* TASK PROMPT:
Using the entries that follow, report how many lines contain the word "POLYGON". Only the number is wanted.

[Stored records]
§ §
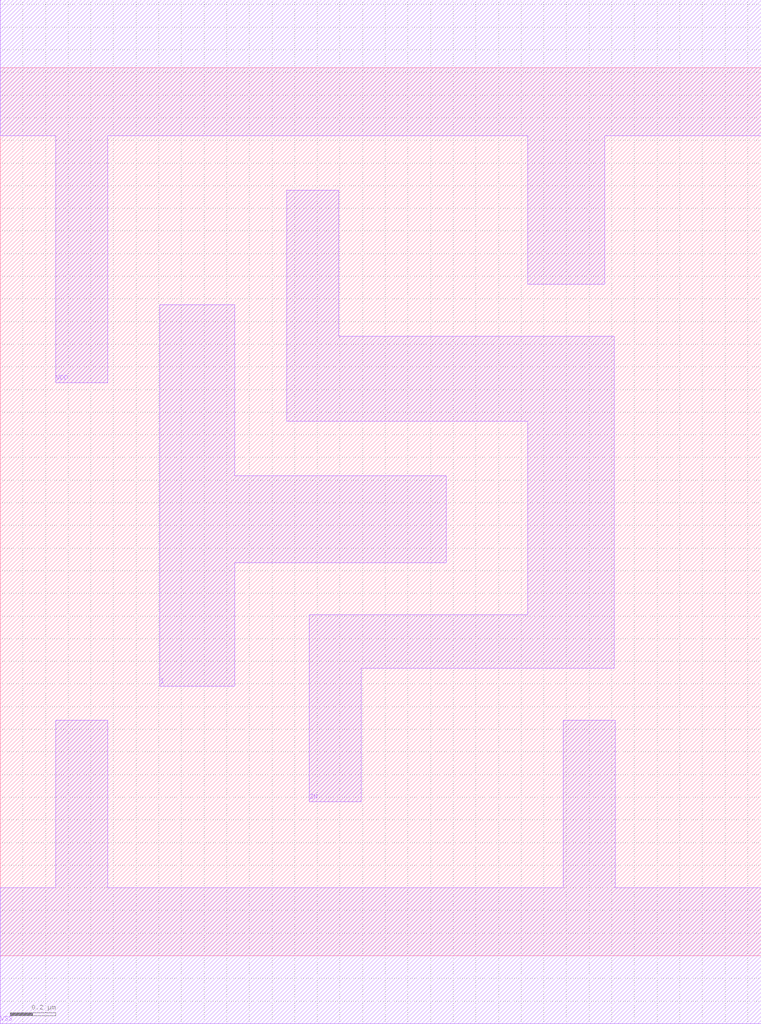
<source format=lef>
# Copyright 2022 GlobalFoundries PDK Authors
#
# Licensed under the Apache License, Version 2.0 (the "License");
# you may not use this file except in compliance with the License.
# You may obtain a copy of the License at
#
#      http://www.apache.org/licenses/LICENSE-2.0
#
# Unless required by applicable law or agreed to in writing, software
# distributed under the License is distributed on an "AS IS" BASIS,
# WITHOUT WARRANTIES OR CONDITIONS OF ANY KIND, either express or implied.
# See the License for the specific language governing permissions and
# limitations under the License.

MACRO gf180mcu_fd_sc_mcu7t5v0__clkinv_2
  CLASS core ;
  FOREIGN gf180mcu_fd_sc_mcu7t5v0__clkinv_2 0.0 0.0 ;
  ORIGIN 0 0 ;
  SYMMETRY X Y ;
  SITE GF018hv5v_mcu_sc7 ;
  SIZE 3.36 BY 3.92 ;
  PIN I
    DIRECTION INPUT ;
    ANTENNAGATEAREA 1.796 ;
    PORT
      LAYER Metal1 ;
        POLYGON 0.705 1.19 1.035 1.19 1.035 1.735 1.97 1.735 1.97 2.12 1.035 2.12 1.035 2.875 0.705 2.875  ;
    END
  END I
  PIN ZN
    DIRECTION OUTPUT ;
    ANTENNADIFFAREA 1.006 ;
    PORT
      LAYER Metal1 ;
        POLYGON 1.265 2.36 2.33 2.36 2.33 1.505 1.365 1.505 1.365 0.68 1.595 0.68 1.595 1.27 2.71 1.27 2.71 2.735 1.495 2.735 1.495 3.38 1.265 3.38  ;
    END
  END ZN
  PIN VDD
    DIRECTION INOUT ;
    USE power ;
    SHAPE ABUTMENT ;
    PORT
      LAYER Metal1 ;
        POLYGON 0 3.62 0.245 3.62 0.245 2.53 0.475 2.53 0.475 3.62 2.33 3.62 2.33 2.965 2.67 2.965 2.67 3.62 3.36 3.62 3.36 4.22 0 4.22  ;
    END
  END VDD
  PIN VSS
    DIRECTION INOUT ;
    USE ground ;
    SHAPE ABUTMENT ;
    PORT
      LAYER Metal1 ;
        POLYGON 0 -0.3 3.36 -0.3 3.36 0.3 2.715 0.3 2.715 1.04 2.485 1.04 2.485 0.3 0.475 0.3 0.475 1.04 0.245 1.04 0.245 0.3 0 0.3  ;
    END
  END VSS
END gf180mcu_fd_sc_mcu7t5v0__clkinv_2

</source>
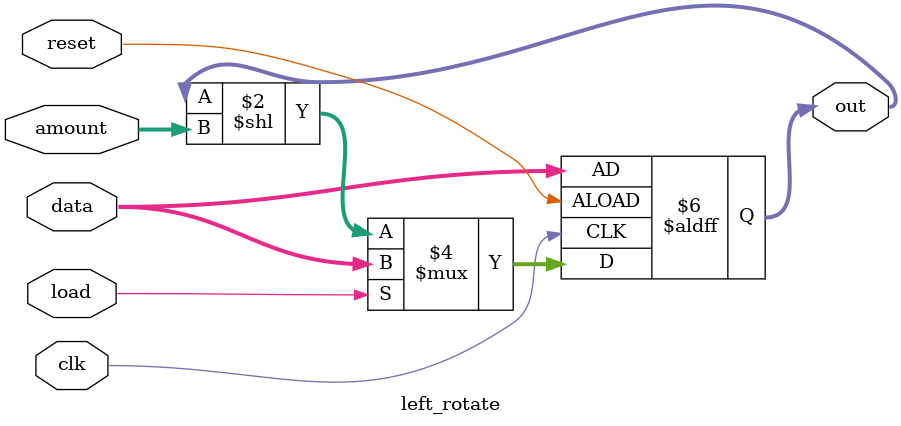
<source format=v>
module left_rotate(clk,reset,amount,data,load,out);
input clk,reset;
input [2:0] amount;
input [7:0] data;
input load;
output reg [7:0] out;
// when load is high, load data to out
// rotate the register out followed by shift left by amount bits
 
always @(posedge clk, posedge reset)
	begin
	if (reset)
	out <= data;
	else if (load)
	out <= data;
	else begin
	// define the shift left
	out = out << amount;
	end
	end

endmodule

</source>
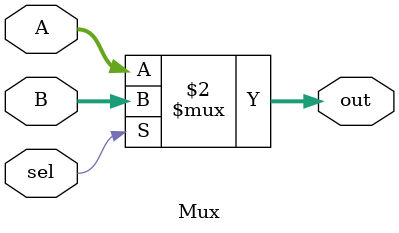
<source format=v>
module Mux(sel, A, B, out);
input sel; 
input [31:0] A, B;
output [31:0] out;

assign out = (sel == 1'b0)? A : B;

endmodule

</source>
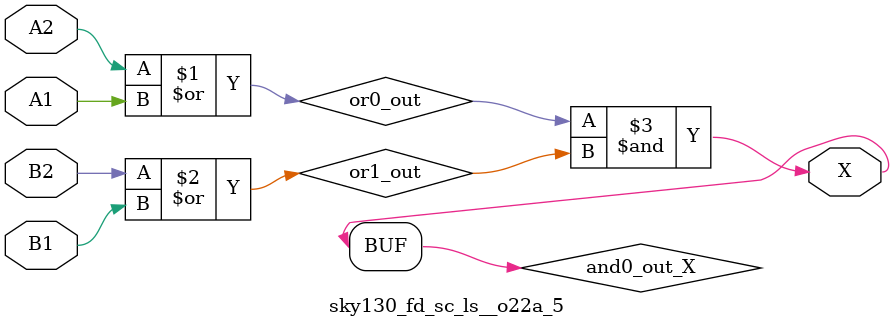
<source format=v>
module sky130_fd_sc_ls__o22a_5 (
    X ,
    A1,
    A2,
    B1,
    B2
);
    output X ;
    input  A1;
    input  A2;
    input  B1;
    input  B2;
    wire or0_out   ;
    wire or1_out   ;
    wire and0_out_X;
    or  or0  (or0_out   , A2, A1          );
    or  or1  (or1_out   , B2, B1          );
    and and0 (and0_out_X, or0_out, or1_out);
    buf buf0 (X         , and0_out_X      );
endmodule
</source>
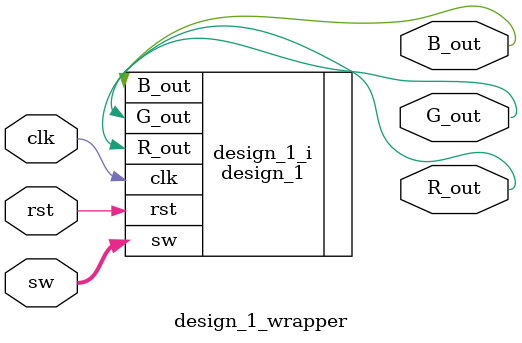
<source format=v>
`timescale 1 ps / 1 ps

module design_1_wrapper
   (B_out,
    G_out,
    R_out,
    clk,
    rst,
    sw);
  output B_out;
  output G_out;
  output R_out;
  input clk;
  input rst;
  input [1:0]sw;

  wire B_out;
  wire G_out;
  wire R_out;
  wire clk;
  wire rst;
  wire [1:0]sw;

  design_1 design_1_i
       (.B_out(B_out),
        .G_out(G_out),
        .R_out(R_out),
        .clk(clk),
        .rst(rst),
        .sw(sw));
endmodule

</source>
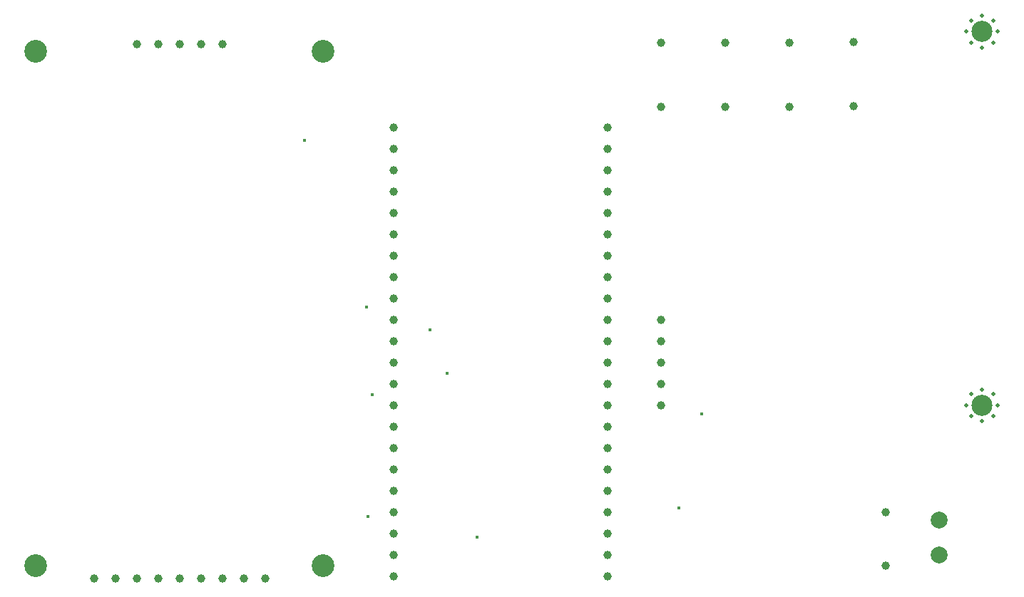
<source format=gbr>
%TF.GenerationSoftware,KiCad,Pcbnew,7.0.7*%
%TF.CreationDate,2023-11-14T16:57:40+01:00*%
%TF.ProjectId,ssr25router,73737232-3572-46f7-9574-65722e6b6963,rev?*%
%TF.SameCoordinates,Original*%
%TF.FileFunction,Plated,1,2,PTH,Drill*%
%TF.FilePolarity,Positive*%
%FSLAX46Y46*%
G04 Gerber Fmt 4.6, Leading zero omitted, Abs format (unit mm)*
G04 Created by KiCad (PCBNEW 7.0.7) date 2023-11-14 16:57:40*
%MOMM*%
%LPD*%
G01*
G04 APERTURE LIST*
%TA.AperFunction,ViaDrill*%
%ADD10C,0.400000*%
%TD*%
%TA.AperFunction,ComponentDrill*%
%ADD11C,0.500000*%
%TD*%
%TA.AperFunction,ComponentDrill*%
%ADD12C,1.000000*%
%TD*%
%TA.AperFunction,ComponentDrill*%
%ADD13C,2.000000*%
%TD*%
%TA.AperFunction,ComponentDrill*%
%ADD14C,2.500000*%
%TD*%
%TA.AperFunction,ComponentDrill*%
%ADD15C,2.700000*%
%TD*%
G04 APERTURE END LIST*
D10*
X68199000Y-54864000D03*
X75565000Y-74676000D03*
X75692000Y-99568000D03*
X76200000Y-85090000D03*
X83058000Y-77343000D03*
X85090000Y-82550000D03*
X88646000Y-101981000D03*
X112688500Y-98552000D03*
X115316000Y-87376000D03*
D11*
%TO.C,H1*%
X146770825Y-41910000D03*
%TO.C,H2*%
X146770825Y-86304175D03*
%TO.C,H1*%
X147320000Y-40584175D03*
X147320000Y-43235825D03*
%TO.C,H2*%
X147320000Y-84978350D03*
X147320000Y-87630000D03*
%TO.C,H1*%
X148645825Y-40035000D03*
X148645825Y-43785000D03*
%TO.C,H2*%
X148645825Y-84429175D03*
X148645825Y-88179175D03*
%TO.C,H1*%
X149971650Y-40584175D03*
X149971650Y-43235825D03*
%TO.C,H2*%
X149971650Y-84978350D03*
X149971650Y-87630000D03*
%TO.C,H1*%
X150520825Y-41910000D03*
%TO.C,H2*%
X150520825Y-86304175D03*
D12*
%TO.C,U3*%
X43180000Y-106910000D03*
X45720000Y-106910000D03*
X48260000Y-43390000D03*
X48260000Y-106910000D03*
X50800000Y-43390000D03*
X50800000Y-106910000D03*
X53340000Y-43390000D03*
X53340000Y-106910000D03*
X55880000Y-43390000D03*
X55880000Y-106910000D03*
X58420000Y-43390000D03*
X58420000Y-106910000D03*
X60960000Y-106910000D03*
X63500000Y-106910000D03*
%TO.C,U1*%
X78740000Y-53340000D03*
X78740000Y-55880000D03*
X78740000Y-58420000D03*
X78740000Y-60960000D03*
X78740000Y-63500000D03*
X78740000Y-66040000D03*
X78740000Y-68580000D03*
X78740000Y-71120000D03*
X78740000Y-73660000D03*
X78740000Y-76200000D03*
X78740000Y-78740000D03*
X78740000Y-81280000D03*
X78740000Y-83820000D03*
X78740000Y-86360000D03*
X78740000Y-88900000D03*
X78740000Y-91440000D03*
X78740000Y-93980000D03*
X78740000Y-96520000D03*
X78740000Y-99060000D03*
X78740000Y-101600000D03*
X78740000Y-104140000D03*
X78740000Y-106680000D03*
X104140000Y-53340000D03*
X104140000Y-55880000D03*
X104140000Y-58420000D03*
X104140000Y-60960000D03*
X104140000Y-63500000D03*
X104140000Y-66040000D03*
X104140000Y-68580000D03*
X104140000Y-71120000D03*
X104140000Y-73660000D03*
X104140000Y-76200000D03*
X104140000Y-78740000D03*
X104140000Y-81280000D03*
X104140000Y-83820000D03*
X104140000Y-86360000D03*
X104140000Y-88900000D03*
X104140000Y-91440000D03*
X104140000Y-93980000D03*
X104140000Y-96520000D03*
X104140000Y-99060000D03*
X104140000Y-101600000D03*
X104140000Y-104140000D03*
X104141864Y-106680000D03*
%TO.C,RL4*%
X110490000Y-43190000D03*
X110490000Y-50810000D03*
%TO.C,U2*%
X110490000Y-76200000D03*
X110490000Y-78740000D03*
X110490000Y-81280000D03*
X110490000Y-83820000D03*
X110490000Y-86360000D03*
%TO.C,RL3*%
X118110000Y-43190000D03*
X118110000Y-50810000D03*
%TO.C,RL2*%
X125730000Y-43190000D03*
X125730000Y-50810000D03*
%TO.C,RL1*%
X133350000Y-43180000D03*
X133350000Y-50800000D03*
%TO.C,U2*%
X137160000Y-99060000D03*
X137160000Y-105410000D03*
D13*
%TO.C,J1*%
X143510000Y-99949000D03*
X143510000Y-104140000D03*
D14*
%TO.C,H1*%
X148645825Y-41910000D03*
%TO.C,H2*%
X148645825Y-86304175D03*
D15*
%TO.C,U3*%
X36290000Y-44210000D03*
X36290000Y-105410000D03*
X70390000Y-44210000D03*
X70390000Y-105410000D03*
M02*

</source>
§ §
* EXERCISE RESULT:
4